Ventricular arrhythmias can cause death in heart failure (HF). A trigger is the occurrence of Ca waves which activate a Na -Ca exchange (NCX) current, leading to delayed after-depolarisations and triggered action potentials. Waves arise when sarcoplasmic reticulum (SR) Ca content reaches a threshold and are commonly induced experimentally by raising external Ca , although the mechanism by which this causes waves is unclear and was the focus of this study. Intracellular Ca was measured in voltage-clamped ventricular myocytes from both control sheep and those subjected to rapid pacing to produce HF. Threshold SR Ca content was determined by applying caffeine (10 mM) following a wave and integrating wave and caffeine-induced NCX currents. Raising external Ca induced waves in a greater proportion of HF cells than control. The associated increase of SR Ca content was smaller in HF due to a lower threshold. Raising external Ca had no effect on total influx via the L-type Ca current, I , and increased efflux on NCX. Analysis of sarcolemmal fluxes revealed substantial background Ca entry which sustains Ca efflux during waves in the steady state. Wave frequency and background Ca entry were decreased by Gd or the TRPC6 inhibitor BI 749327. These agents also blocked Mn entry. Inhibiting connexin hemi-channels, TRPC1/4/5, L-type channels or NCX had no effect on background entry. In conclusion, raising external Ca induces waves via a background Ca influx through TRPC6 channels. The greater propensity to waves in HF results from increased background entry and decreased threshold SR content. KEY POINTS: Heart failure is a pro-arrhythmic state and arrhythmias are a major cause of death. At the cellular level, Ca waves resulting in delayed after-depolarisations are a key trigger of arrhythmias. Ca waves arise when the sarcoplasmic reticulum (SR) becomes overloaded with Ca . We investigate the mechanism by which raising external Ca causes waves, and how this is modified in heart failure. We demonstrate that a novel sarcolemmal background Ca influx via the TRPC6 channel is responsible for SR Ca overload and Ca waves. The increased propensity for Ca waves in heart failure results from an increase of background influx, and a lower threshold SR content. The results of the present study highlight a novel mechanism by which Ca waves may arise in heart failure, providing a basis for future work and novel therapeutic targets.

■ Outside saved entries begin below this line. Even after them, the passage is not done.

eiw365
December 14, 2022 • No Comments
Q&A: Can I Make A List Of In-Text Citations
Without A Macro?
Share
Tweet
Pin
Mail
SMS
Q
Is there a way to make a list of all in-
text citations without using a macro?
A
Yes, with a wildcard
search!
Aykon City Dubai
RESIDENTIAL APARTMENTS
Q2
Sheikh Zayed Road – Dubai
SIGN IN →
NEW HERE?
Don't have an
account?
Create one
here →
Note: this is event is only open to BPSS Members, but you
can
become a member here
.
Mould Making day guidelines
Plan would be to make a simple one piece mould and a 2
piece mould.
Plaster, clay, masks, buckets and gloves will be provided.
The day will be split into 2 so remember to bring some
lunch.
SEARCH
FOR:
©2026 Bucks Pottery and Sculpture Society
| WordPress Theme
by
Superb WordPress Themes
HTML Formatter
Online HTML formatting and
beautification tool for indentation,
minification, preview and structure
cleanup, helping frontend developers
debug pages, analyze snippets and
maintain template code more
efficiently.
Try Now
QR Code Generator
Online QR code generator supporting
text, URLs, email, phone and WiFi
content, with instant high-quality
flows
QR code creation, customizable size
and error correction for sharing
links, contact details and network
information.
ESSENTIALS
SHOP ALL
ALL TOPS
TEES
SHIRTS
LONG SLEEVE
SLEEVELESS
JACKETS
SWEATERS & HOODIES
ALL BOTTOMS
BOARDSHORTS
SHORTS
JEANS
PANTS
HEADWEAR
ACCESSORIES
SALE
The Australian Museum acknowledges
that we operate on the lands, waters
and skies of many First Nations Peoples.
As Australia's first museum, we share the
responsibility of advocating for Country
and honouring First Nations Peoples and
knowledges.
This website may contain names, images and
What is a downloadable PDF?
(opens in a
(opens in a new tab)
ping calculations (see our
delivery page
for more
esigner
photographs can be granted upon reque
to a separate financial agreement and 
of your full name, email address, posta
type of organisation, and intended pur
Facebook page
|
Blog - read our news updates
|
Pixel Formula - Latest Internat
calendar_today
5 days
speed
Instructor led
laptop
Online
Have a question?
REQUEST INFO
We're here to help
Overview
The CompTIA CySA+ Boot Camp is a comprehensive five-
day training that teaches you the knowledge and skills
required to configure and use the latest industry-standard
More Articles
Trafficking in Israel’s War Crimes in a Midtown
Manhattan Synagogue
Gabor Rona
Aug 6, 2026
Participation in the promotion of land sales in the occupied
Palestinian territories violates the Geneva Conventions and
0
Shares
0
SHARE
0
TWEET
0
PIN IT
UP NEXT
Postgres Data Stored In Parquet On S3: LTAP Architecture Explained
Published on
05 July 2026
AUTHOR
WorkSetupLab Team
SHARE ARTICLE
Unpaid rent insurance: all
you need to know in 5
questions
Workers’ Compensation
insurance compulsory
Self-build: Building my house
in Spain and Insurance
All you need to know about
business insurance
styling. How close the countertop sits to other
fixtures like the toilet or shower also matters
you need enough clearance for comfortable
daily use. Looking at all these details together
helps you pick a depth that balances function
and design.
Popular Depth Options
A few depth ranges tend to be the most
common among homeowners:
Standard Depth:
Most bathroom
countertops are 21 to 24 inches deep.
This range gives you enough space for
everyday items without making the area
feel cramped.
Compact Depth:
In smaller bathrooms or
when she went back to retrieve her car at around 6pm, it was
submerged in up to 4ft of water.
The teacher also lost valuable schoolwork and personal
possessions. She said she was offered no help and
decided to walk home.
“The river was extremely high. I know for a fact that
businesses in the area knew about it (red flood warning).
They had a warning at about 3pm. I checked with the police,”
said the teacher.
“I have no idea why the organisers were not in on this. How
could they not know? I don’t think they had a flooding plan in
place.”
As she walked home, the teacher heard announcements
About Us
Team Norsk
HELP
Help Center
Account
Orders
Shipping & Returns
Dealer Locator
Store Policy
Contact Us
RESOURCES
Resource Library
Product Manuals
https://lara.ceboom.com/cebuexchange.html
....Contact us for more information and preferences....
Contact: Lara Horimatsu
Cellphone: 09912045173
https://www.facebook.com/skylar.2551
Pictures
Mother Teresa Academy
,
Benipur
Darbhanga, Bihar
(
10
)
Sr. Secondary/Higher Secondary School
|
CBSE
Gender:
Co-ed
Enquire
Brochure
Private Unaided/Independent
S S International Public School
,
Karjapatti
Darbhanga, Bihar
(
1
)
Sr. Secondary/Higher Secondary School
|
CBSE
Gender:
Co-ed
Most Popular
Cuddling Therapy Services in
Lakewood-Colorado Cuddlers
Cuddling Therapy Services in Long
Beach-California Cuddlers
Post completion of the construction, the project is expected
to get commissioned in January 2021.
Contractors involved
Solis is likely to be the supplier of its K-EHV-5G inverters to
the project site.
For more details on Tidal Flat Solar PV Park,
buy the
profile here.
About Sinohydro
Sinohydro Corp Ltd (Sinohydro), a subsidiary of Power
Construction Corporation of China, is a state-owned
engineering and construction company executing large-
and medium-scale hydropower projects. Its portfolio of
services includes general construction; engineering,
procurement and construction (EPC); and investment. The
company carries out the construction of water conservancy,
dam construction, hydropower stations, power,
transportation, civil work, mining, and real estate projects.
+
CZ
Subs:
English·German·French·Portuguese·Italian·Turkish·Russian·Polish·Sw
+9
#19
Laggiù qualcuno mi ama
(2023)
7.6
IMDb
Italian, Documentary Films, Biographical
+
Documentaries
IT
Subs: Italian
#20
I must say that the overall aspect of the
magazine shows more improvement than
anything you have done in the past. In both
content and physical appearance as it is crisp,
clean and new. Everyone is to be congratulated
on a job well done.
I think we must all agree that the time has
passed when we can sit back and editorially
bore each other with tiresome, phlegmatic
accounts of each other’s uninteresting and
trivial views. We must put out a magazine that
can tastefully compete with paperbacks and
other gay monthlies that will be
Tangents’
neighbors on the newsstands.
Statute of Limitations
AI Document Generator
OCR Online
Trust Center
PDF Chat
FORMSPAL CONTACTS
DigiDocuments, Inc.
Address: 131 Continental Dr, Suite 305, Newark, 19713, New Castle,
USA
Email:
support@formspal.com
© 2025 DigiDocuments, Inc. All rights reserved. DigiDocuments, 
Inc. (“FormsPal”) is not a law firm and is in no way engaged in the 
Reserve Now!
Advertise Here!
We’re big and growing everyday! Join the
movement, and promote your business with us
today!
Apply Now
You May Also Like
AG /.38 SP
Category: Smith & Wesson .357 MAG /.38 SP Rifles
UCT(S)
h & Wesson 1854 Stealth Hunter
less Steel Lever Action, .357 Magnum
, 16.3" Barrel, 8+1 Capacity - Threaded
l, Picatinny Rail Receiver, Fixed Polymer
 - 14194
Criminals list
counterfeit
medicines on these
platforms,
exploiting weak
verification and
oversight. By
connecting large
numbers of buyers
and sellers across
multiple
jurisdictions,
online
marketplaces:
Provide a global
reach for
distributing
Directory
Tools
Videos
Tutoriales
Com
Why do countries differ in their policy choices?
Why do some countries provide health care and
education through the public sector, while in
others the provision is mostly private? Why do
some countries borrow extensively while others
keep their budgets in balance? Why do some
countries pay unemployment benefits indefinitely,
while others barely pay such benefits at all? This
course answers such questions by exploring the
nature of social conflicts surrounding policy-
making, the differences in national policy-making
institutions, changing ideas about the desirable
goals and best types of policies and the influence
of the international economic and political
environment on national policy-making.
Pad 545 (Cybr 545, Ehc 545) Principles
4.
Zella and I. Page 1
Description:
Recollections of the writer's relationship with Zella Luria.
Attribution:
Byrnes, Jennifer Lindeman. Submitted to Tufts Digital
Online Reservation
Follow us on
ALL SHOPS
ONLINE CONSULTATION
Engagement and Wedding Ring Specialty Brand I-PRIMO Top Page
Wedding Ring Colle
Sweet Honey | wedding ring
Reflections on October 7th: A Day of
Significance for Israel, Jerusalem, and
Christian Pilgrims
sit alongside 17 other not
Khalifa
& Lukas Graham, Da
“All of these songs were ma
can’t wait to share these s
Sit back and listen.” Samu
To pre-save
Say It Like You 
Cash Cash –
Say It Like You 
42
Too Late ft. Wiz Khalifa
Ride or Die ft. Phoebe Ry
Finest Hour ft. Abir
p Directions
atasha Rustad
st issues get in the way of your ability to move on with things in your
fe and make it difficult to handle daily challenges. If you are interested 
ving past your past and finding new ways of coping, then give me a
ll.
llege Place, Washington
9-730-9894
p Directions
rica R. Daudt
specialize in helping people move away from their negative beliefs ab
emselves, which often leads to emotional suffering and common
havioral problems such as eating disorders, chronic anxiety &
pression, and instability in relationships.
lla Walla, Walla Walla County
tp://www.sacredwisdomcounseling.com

心室性心律失常可导致心力衰竭(HF)患者死亡。触发因素是 Ca 波的出现,Ca 波激活钠-钙交换(NCX)电流,导致延迟后去极化和触发动作电位。当肌浆网(SR)Ca 含量达到阈值时,会出现 Ca 波,通常通过提高细胞外 Ca 来在实验中诱导 Ca 波,尽管引起 Ca 波的机制尚不清楚,这也是本研究的重点。在电压钳制的心室肌细胞中测量了来自对照绵羊和快速起搏产生 HF 的绵羊的细胞内 Ca。通过在 Ca 波后应用咖啡因(10 mM)来确定 SR Ca 含量的阈值,并整合 Ca 波和咖啡因诱导的 NCX 电流。与对照相比,HF 细胞中更易出现 Ca 波,而 HF 细胞中 SR Ca 含量的增加较小,因为阈值较低。提高细胞外 Ca 对通过 L 型 Ca 电流 I 的总流入没有影响,但增加了 NCX 的流出。对肌浆膜通量的分析表明,在稳定状态下,Ca 波期间持续存在大量背景 Ca 内流,以维持 Ca 外流。用 Gd 或 TRPC6 抑制剂 BI 749327 可降低 Ca 波频率和背景 Ca 内流。这些药物还可阻断 Mn 内流。抑制连接蛋白半通道、TRPC1/4/5、L 型通道或 NCX 对背景内流没有影响。总之,通过 TRPC6 通道的背景 Ca 内流,提高细胞外 Ca 可诱导 Ca 波。HF 中 Ca 波出现的倾向更大,是由于背景内流增加和 SR 内容物阈值降低所致。关键点:心力衰竭是一种致心律失常状态,心律失常是死亡的主要原因。在细胞水平上,导致延迟后去极化的 Ca 波是心律失常的关键触发因素。当肌浆网(SR)Ca 过载时,Ca 波就会出现。我们研究了提高细胞外 Ca 导致 Ca 波的机制,以及 HF 中如何改变这种机制。我们证明,通过 TRPC6 通道的新型肌浆膜背景 Ca 内流导致 SR Ca 过载和 Ca 波。HF 中 Ca 波出现的倾向更大,是由于背景内流增加,SR 内容物阈值降低所致。本研究的结果突出了心力衰竭中 Ca 波可能产生的一种新机制,为进一步的研究和新的治疗靶点提供了依据。